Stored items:

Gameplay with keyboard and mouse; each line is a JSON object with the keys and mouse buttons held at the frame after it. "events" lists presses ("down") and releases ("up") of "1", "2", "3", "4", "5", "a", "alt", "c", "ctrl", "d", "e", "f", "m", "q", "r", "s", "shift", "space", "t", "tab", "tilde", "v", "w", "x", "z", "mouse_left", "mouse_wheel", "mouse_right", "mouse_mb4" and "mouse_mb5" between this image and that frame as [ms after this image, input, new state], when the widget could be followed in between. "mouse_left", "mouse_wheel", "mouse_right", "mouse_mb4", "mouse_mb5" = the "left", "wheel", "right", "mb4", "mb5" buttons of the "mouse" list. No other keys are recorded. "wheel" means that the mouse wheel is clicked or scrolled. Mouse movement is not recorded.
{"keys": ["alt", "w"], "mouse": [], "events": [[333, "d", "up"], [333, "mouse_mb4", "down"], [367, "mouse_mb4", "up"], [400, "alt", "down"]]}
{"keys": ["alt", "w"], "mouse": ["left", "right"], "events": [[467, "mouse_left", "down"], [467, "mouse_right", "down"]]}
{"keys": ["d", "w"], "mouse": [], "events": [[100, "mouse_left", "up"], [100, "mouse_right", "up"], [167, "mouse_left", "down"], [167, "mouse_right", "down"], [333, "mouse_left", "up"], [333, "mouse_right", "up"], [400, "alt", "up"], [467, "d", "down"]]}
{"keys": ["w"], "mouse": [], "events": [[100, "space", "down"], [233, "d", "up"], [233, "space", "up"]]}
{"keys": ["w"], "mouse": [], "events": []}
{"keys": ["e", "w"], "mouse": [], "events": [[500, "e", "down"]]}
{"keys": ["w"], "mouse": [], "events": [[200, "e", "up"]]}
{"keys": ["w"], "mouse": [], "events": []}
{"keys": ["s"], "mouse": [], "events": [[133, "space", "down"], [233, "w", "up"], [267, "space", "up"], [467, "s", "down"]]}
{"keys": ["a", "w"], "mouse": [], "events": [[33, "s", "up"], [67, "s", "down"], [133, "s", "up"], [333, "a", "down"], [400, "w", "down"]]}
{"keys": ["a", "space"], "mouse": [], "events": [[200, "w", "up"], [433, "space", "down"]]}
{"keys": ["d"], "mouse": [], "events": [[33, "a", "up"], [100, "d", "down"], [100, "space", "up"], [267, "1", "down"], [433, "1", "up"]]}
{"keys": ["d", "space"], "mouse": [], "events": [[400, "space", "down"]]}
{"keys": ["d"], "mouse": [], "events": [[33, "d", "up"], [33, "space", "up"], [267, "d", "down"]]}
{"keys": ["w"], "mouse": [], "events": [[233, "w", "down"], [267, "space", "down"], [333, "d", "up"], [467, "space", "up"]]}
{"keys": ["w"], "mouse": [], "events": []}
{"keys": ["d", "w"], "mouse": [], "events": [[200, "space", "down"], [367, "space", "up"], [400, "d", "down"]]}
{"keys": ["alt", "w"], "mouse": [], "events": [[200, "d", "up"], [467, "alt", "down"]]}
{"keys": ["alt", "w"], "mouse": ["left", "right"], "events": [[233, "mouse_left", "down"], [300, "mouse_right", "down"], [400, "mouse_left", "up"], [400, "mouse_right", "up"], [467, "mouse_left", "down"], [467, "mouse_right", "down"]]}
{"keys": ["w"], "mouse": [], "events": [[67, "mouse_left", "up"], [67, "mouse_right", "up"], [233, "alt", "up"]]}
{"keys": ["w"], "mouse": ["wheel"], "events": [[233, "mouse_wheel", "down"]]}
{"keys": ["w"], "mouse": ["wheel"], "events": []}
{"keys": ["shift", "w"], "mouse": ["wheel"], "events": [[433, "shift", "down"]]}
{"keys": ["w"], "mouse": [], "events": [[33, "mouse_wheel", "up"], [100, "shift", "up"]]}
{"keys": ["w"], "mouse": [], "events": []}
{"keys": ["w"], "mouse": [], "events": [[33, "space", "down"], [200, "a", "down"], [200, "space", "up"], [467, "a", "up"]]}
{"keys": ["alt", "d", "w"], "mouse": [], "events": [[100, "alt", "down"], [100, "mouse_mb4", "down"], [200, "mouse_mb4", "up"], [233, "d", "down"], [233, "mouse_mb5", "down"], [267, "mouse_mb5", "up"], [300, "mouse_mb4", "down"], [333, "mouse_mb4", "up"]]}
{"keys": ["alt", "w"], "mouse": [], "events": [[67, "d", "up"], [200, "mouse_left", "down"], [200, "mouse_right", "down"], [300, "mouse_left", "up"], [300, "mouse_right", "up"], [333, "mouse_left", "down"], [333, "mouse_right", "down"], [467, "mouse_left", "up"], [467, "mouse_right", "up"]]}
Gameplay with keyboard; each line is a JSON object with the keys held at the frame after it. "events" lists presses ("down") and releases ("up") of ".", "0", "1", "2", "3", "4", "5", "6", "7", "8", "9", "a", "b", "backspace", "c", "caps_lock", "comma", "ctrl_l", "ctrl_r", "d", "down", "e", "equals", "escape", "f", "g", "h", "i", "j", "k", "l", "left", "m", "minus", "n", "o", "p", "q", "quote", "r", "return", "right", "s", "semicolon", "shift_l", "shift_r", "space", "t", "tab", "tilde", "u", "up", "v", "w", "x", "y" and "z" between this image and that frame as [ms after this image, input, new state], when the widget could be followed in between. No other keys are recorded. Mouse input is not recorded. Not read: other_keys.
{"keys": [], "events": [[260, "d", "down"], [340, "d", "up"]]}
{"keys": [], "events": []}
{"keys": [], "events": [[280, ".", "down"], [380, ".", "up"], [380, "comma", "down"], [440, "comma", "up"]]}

§ EXERCISE GOAL: Transcribe the records in full, so that each line reads exactly as before.

§ EXPECTED OUTPUT:
Gameplay with keyboard and mouse; each line is a JSON object with the keys and mouse buttons held at the frame after it. "events" lists presses ("down") and releases ("up") of "1", "2", "3", "4", "5", "a", "alt", "c", "ctrl", "d", "e", "f", "m", "q", "r", "s", "shift", "space", "t", "tab", "tilde", "v", "w", "x", "z", "mouse_left", "mouse_wheel", "mouse_right", "mouse_mb4" and "mouse_mb5" between this image and that frame as [ms after this image, input, new state], when the widget could be followed in between. "mouse_left", "mouse_wheel", "mouse_right", "mouse_mb4", "mouse_mb5" = the "left", "wheel", "right", "mb4", "mb5" buttons of the "mouse" list. No other keys are recorded. "wheel" means that the mouse wheel is clicked or scrolled. Mouse movement is not recorded.
{"keys": ["alt", "w"], "mouse": [], "events": [[333, "d", "up"], [333, "mouse_mb4", "down"], [367, "mouse_mb4", "up"], [400, "alt", "down"]]}
{"keys": ["alt", "w"], "mouse": ["left", "right"], "events": [[467, "mouse_left", "down"], [467, "mouse_right", "down"]]}
{"keys": ["d", "w"], "mouse": [], "events": [[100, "mouse_left", "up"], [100, "mouse_right", "up"], [167, "mouse_left", "down"], [167, "mouse_right", "down"], [333, "mouse_left", "up"], [333, "mouse_right", "up"], [400, "alt", "up"], [467, "d", "down"]]}
{"keys": ["w"], "mouse": [], "events": [[100, "space", "down"], [233, "d", "up"], [233, "space", "up"]]}
{"keys": ["w"], "mouse": [], "events": []}
{"keys": ["e", "w"], "mouse": [], "events": [[500, "e", "down"]]}
{"keys": ["w"], "mouse": [], "events": [[200, "e", "up"]]}
{"keys": ["w"], "mouse": [], "events": []}
{"keys": ["s"], "mouse": [], "events": [[133, "space", "down"], [233, "w", "up"], [267, "space", "up"], [467, "s", "down"]]}
{"keys": ["a", "w"], "mouse": [], "events": [[33, "s", "up"], [67, "s", "down"], [133, "s", "up"], [333, "a", "down"], [400, "w", "down"]]}
{"keys": ["a", "space"], "mouse": [], "events": [[200, "w", "up"], [433, "space", "down"]]}
{"keys": ["d"], "mouse": [], "events": [[33, "a", "up"], [100, "d", "down"], [100, "space", "up"], [267, "1", "down"], [433, "1", "up"]]}
{"keys": ["d", "space"], "mouse": [], "events": [[400, "space", "down"]]}
{"keys": ["d"], "mouse": [], "events": [[33, "d", "up"], [33, "space", "up"], [267, "d", "down"]]}
{"keys": ["w"], "mouse": [], "events": [[233, "w", "down"], [267, "space", "down"], [333, "d", "up"], [467, "space", "up"]]}
{"keys": ["w"], "mouse": [], "events": []}
{"keys": ["d", "w"], "mouse": [], "events": [[200, "space", "down"], [367, "space", "up"], [400, "d", "down"]]}
{"keys": ["alt", "w"], "mouse": [], "events": [[200, "d", "up"], [467, "alt", "down"]]}
{"keys": ["alt", "w"], "mouse": ["left", "right"], "events": [[233, "mouse_left", "down"], [300, "mouse_right", "down"], [400, "mouse_left", "up"], [400, "mouse_right", "up"], [467, "mouse_left", "down"], [467, "mouse_right", "down"]]}
{"keys": ["w"], "mouse": [], "events": [[67, "mouse_left", "up"], [67, "mouse_right", "up"], [233, "alt", "up"]]}
{"keys": ["w"], "mouse": ["wheel"], "events": [[233, "mouse_wheel", "down"]]}
{"keys": ["w"], "mouse": ["wheel"], "events": []}
{"keys": ["shift", "w"], "mouse": ["wheel"], "events": [[433, "shift", "down"]]}
{"keys": ["w"], "mouse": [], "events": [[33, "mouse_wheel", "up"], [100, "shift", "up"]]}
{"keys": ["w"], "mouse": [], "events": []}
{"keys": ["w"], "mouse": [], "events": [[33, "space", "down"], [200, "a", "down"], [200, "space", "up"], [467, "a", "up"]]}
{"keys": ["alt", "d", "w"], "mouse": [], "events": [[100, "alt", "down"], [100, "mouse_mb4", "down"], [200, "mouse_mb4", "up"], [233, "d", "down"], [233, "mouse_mb5", "down"], [267, "mouse_mb5", "up"], [300, "mouse_mb4", "down"], [333, "mouse_mb4", "up"]]}
{"keys": ["alt", "w"], "mouse": [], "events": [[67, "d", "up"], [200, "mouse_left", "down"], [200, "mouse_right", "down"], [300, "mouse_left", "up"], [300, "mouse_right", "up"], [333, "mouse_left", "down"], [333, "mouse_right", "down"], [467, "mouse_left", "up"], [467, "mouse_right", "up"]]}
Gameplay with keyboard; each line is a JSON object with the keys held at the frame after it. "events" lists presses ("down") and releases ("up") of ".", "0", "1", "2", "3", "4", "5", "6", "7", "8", "9", "a", "b", "backspace", "c", "caps_lock", "comma", "ctrl_l", "ctrl_r", "d", "down", "e", "equals", "escape", "f", "g", "h", "i", "j", "k", "l", "left", "m", "minus", "n", "o", "p", "q", "quote", "r", "return", "right", "s", "semicolon", "shift_l", "shift_r", "space", "t", "tab", "tilde", "u", "up", "v", "w", "x", "y" and "z" between this image and that frame as [ms after this image, input, new state], when the widget could be followed in between. No other keys are recorded. Mouse input is not recorded. Not read: other_keys.
{"keys": [], "events": [[260, "d", "down"], [340, "d", "up"]]}
{"keys": [], "events": []}
{"keys": [], "events": [[280, ".", "down"], [380, ".", "up"], [380, "comma", "down"], [440, "comma", "up"]]}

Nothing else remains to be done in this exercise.